Microsoft bitchslaps Oracle over 11g pricing
Says SQL Server 2008 'loves you long time'
Customer Success Testimonial: Recovery is Everything
Microsoft has taken a swipe at Oracle's recent decision to jack up prices on some of its products.
Redmond also took the opportunity to remind customers that it hadn't raised the cost of its Oracle 11g database rival - SQL Server 2008.
All of which will leave Microsoft, which last week suffered some serious money troubles of its own, hoping that such a bold statement won't bite it on the bum at some later date.
"Microsoft has not raised prices on SQL Server 2008 – not on the core database, not on options," wrote someone going by the name of sunnyjc on the firm's Data Platform Insider blog last Friday.
"We are committed to providing an enterprise-class data management and business intelligence platform at the lowest total cost of ownership for our customers. SQL Server 2008 Enterprise is available to help you manage your data at around one-third the cost of a similar solution from Oracle," he/she opined.
Oracle's price list was amended on 1 July.
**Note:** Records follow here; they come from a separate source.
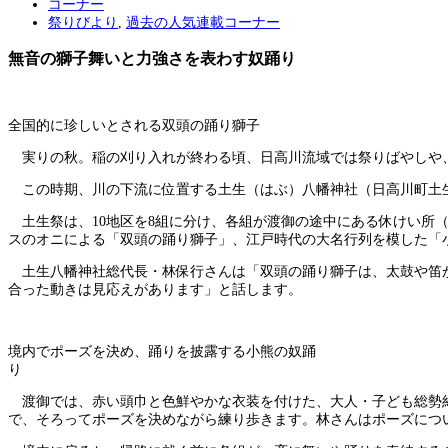
コーナー
祭りびより
,
過去の人気連載コーナー
無音の獅子舞いと力強さを表わす奴踊り
全国的に珍しいとされる双頭の踊り獅子
実りの秋。稲の刈り入れが終わる頃、日高川流域では祭りばやしや
この時期、川の下流に位置する土生（はぶ）八幡神社（日高川町土
土生祭は、10地区を8組に分け、各組が渡御の途中にある休けい所
スのオニによる「双頭の踊り獅子」、江戸時代の大名行列を模した「
土生八幡神社総代長・林保行さんは「双頭の踊り獅子は、太鼓や笛がな
合った動きは見応えがあります」と話します。
境内でポーズを決め、踊りを披露する小熊の奴踊
り
渡御では、赤い頭巾と色鮮やかな衣装を付けた、大人・子ども総勢約
で、そろってポーズを決めながら練り歩きます。林さんはポーズにつ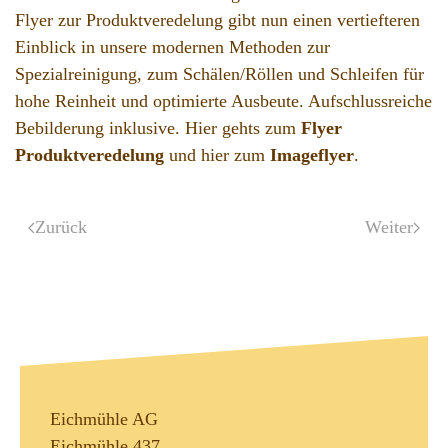
Flyer zur Produktveredelung gibt nun einen vertiefteren
Einblick in unsere modernen Methoden zur
Spezialreinigung, zum Schälen/Röllen und Schleifen für
hohe Reinheit und optimierte Ausbeute. Aufschlussreiche
Bebilderung inklusive. Hier gehts zum
Flyer
Produktveredelung
und hier zum
Imageflyer
.
Zurück
Weiter
Eichmühle AG
Eichmühle 437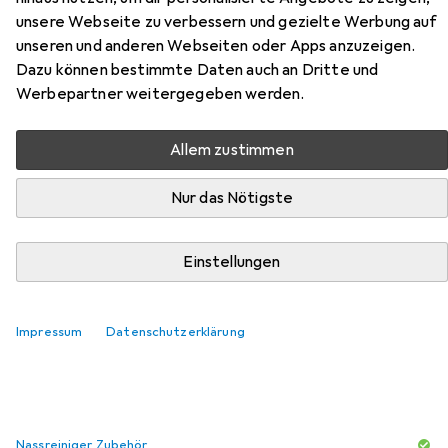
unsere Webseite zu verbessern und gezielte Werbung auf
geometric pattern with crystals,
unseren und anderen Webseiten oder Apps anzuzeigen.
50X70 cm, color: dark pink
Dazu können bestimmte Daten auch an Dritte und
Werbepartner weitergegeben werden.
Hier findest du passendes Zubehör zum Produkt
Eurofirany CHIC 2 soft rug, decorated with geometric
Allem zustimmen
pattern with crystals, 50X70 cm, color: dark pink aus den
Kategorien Nassreiniger Zubehör und Reinigungsmittel.
Nur das Nötigste
Einstellungen
Beliebt
Nassreiniger Zubehör
Reinigungsmittel
Relevanz
Impressum
Datenschutzerklärung
Produktliste
Nassreiniger Zubehör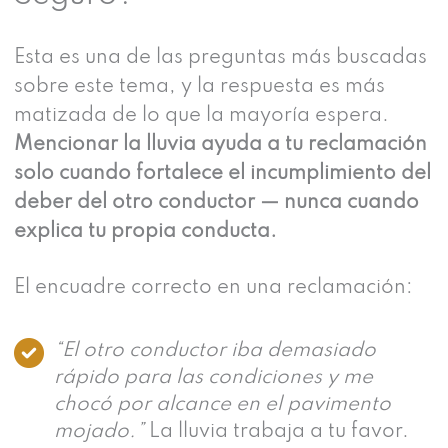
Esta es una de las preguntas más buscadas
sobre este tema, y la respuesta es más
matizada de lo que la mayoría espera.
Mencionar la lluvia ayuda a tu reclamación
solo cuando fortalece el incumplimiento del
deber del otro conductor — nunca cuando
explica tu propia conducta.
El encuadre correcto en una reclamación:
“El otro conductor iba demasiado
rápido para las condiciones y me
chocó por alcance en el pavimento
mojado.”
La lluvia trabaja a tu favor.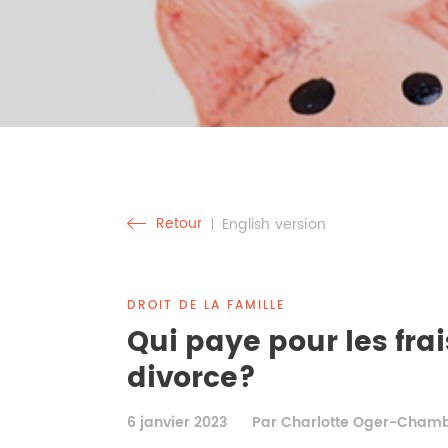
Retour
English version
DROIT DE LA FAMILLE
Qui paye pour les fra
divorce?
6 janvier 2023
Par Charlotte Oger-Cham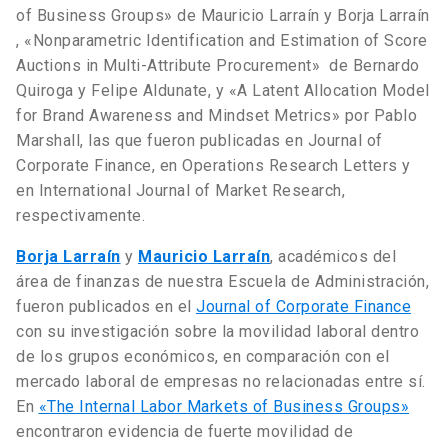
of Business Groups» de Mauricio Larraín y Borja Larraín
, «Nonparametric Identification and Estimation of Score
Auctions in Multi-Attribute Procurement» de Bernardo
Quiroga y Felipe Aldunate, y «A Latent Allocation Model
for Brand Awareness and Mindset Metrics» por Pablo
Marshall, las que fueron publicadas en Journal of
Corporate Finance, en Operations Research Letters y
en International Journal of Market Research,
respectivamente.
Borja Larraín
y
Mauricio Larraín
, académicos del
área de finanzas de nuestra Escuela de Administración,
fueron publicados en el
Journal of Corporate Finance
con su investigación sobre la movilidad laboral dentro
de los grupos económicos, en comparación con el
mercado laboral de empresas no relacionadas entre sí.
En
«The Internal Labor Markets of Business Groups»
encontraron evidencia de fuerte movilidad de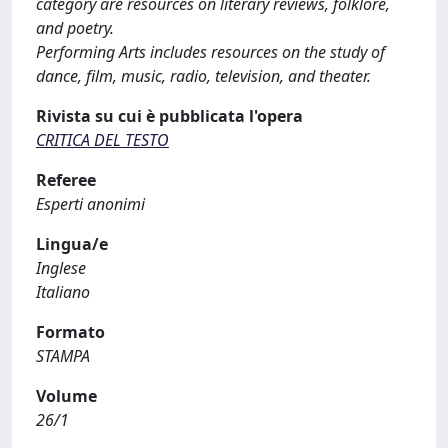
category are resources on literary reviews, folklore,
and poetry.
Performing Arts includes resources on the study of
dance, film, music, radio, television, and theater.
Rivista su cui è pubblicata l'opera
CRITICA DEL TESTO
Referee
Esperti anonimi
Lingua/e
Inglese
Italiano
Formato
STAMPA
Volume
26/1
Some management options for the vendor's flagship database were hiked 40 per cent.
Meanwhile, Microsoft just last week coughed to its second year-on-year decline in quarterly revenue, more than double the size of the first crash it reported this spring.
Revenue for the whole company fell by 17 per cent to $13bn for the three months ended 30 June, compared to a six per cent drop of $13.65bn reported in April.
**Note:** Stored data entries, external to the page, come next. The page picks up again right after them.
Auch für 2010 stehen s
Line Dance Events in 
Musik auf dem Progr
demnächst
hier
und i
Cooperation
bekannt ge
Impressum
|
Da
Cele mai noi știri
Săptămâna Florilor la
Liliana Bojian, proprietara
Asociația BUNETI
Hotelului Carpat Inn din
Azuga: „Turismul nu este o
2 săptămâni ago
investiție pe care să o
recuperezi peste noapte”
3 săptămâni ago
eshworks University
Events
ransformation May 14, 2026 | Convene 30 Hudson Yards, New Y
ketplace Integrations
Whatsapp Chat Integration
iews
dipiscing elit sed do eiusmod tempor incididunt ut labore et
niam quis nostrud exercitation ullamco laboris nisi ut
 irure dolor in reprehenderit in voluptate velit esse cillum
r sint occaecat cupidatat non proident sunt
Q4 income declined 29 per cent to $3bn, and earnings per share were down 12 cents to $0.34.
However, Redmond's star pupil - the server and tools division, which includes Microsoft's SQL database - actually saw revenue grow 7.8 per cent over the previous year.
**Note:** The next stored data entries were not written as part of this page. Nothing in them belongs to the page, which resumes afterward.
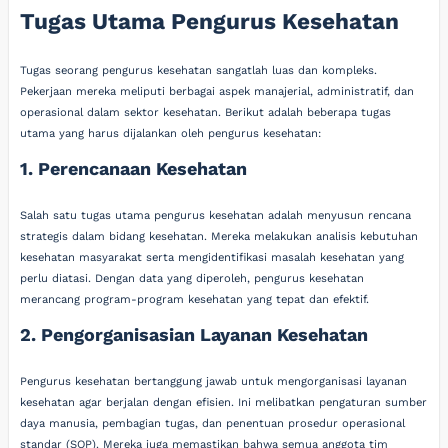
Tugas Utama Pengurus Kesehatan
Tugas seorang pengurus kesehatan sangatlah luas dan kompleks.
Pekerjaan mereka meliputi berbagai aspek manajerial, administratif, dan
operasional dalam sektor kesehatan. Berikut adalah beberapa tugas
utama yang harus dijalankan oleh pengurus kesehatan:
1. Perencanaan Kesehatan
Salah satu tugas utama pengurus kesehatan adalah menyusun rencana
strategis dalam bidang kesehatan. Mereka melakukan analisis kebutuhan
kesehatan masyarakat serta mengidentifikasi masalah kesehatan yang
perlu diatasi. Dengan data yang diperoleh, pengurus kesehatan
merancang program-program kesehatan yang tepat dan efektif.
2. Pengorganisasian Layanan Kesehatan
Pengurus kesehatan bertanggung jawab untuk mengorganisasi layanan
kesehatan agar berjalan dengan efisien. Ini melibatkan pengaturan sumber
daya manusia, pembagian tugas, dan penentuan prosedur operasional
standar (SOP). Mereka juga memastikan bahwa semua anggota tim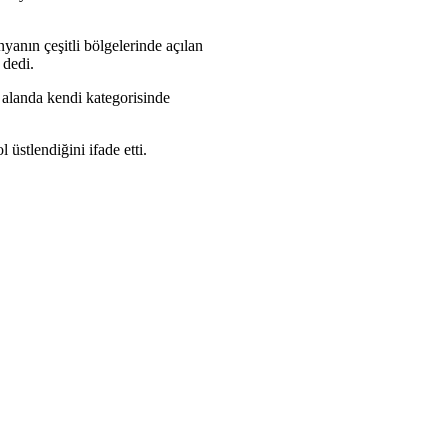
yanın çeşitli bölgelerinde açılan
 dedi.
 alanda kendi kategorisinde
üstlendiğini ifade etti.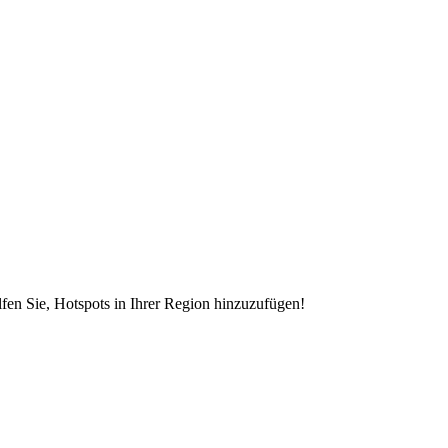
en Sie, Hotspots in Ihrer Region hinzuzufügen!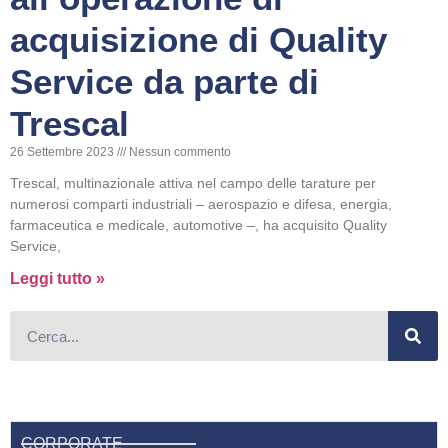
acquisizione di Quality
Service da parte di
Trescal
26 Settembre 2023
Nessun commento
Trescal, multinazionale attiva nel campo delle tarature per
numerosi comparti industriali – aerospazio e difesa, energia,
farmaceutica e medicale, automotive –, ha acquisito Quality
Service,
Leggi tutto »
CORPORATE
Which perhaps explains why the company can, sortof, afford to have a dig at Oracle over pricing. ®
COMMENTS
Correction??
You ought to make it clear that the 8% growth in Server & Tools Divn was over the full year. 4th quarter revenue was down 6%.
Industry Analyst
Am I the only one offended by the term "bitchslapped" in the headline? As far as I'm concerned, the term describes an act of misogyny all too common in the world today. Its use in this context tends to trivialize it and to desensitize readers to what in fact is a serious problem. Irreverence is fine; but stay away from sexism.
Oracle vs. Postgres
Those of you comparing Oracle to Postgres might be interested in EnterpriseDB (http://www.enterprisedb.com/). I've not yet gotten too far into it, but by providing PL-SQL access to a Postgres database engine, (i.e. an Oracle compatability layer) it looks like you can build a database application (relatively speaking) on the cheap, and if and when it scales to where you need the likes of Oracle, you're pretty much there already.
As for M$ SQL-Server, with Sybase's recent price hikes, if the MS version ran on an enterprise-class server OS we'd probably switch in a heartbeat.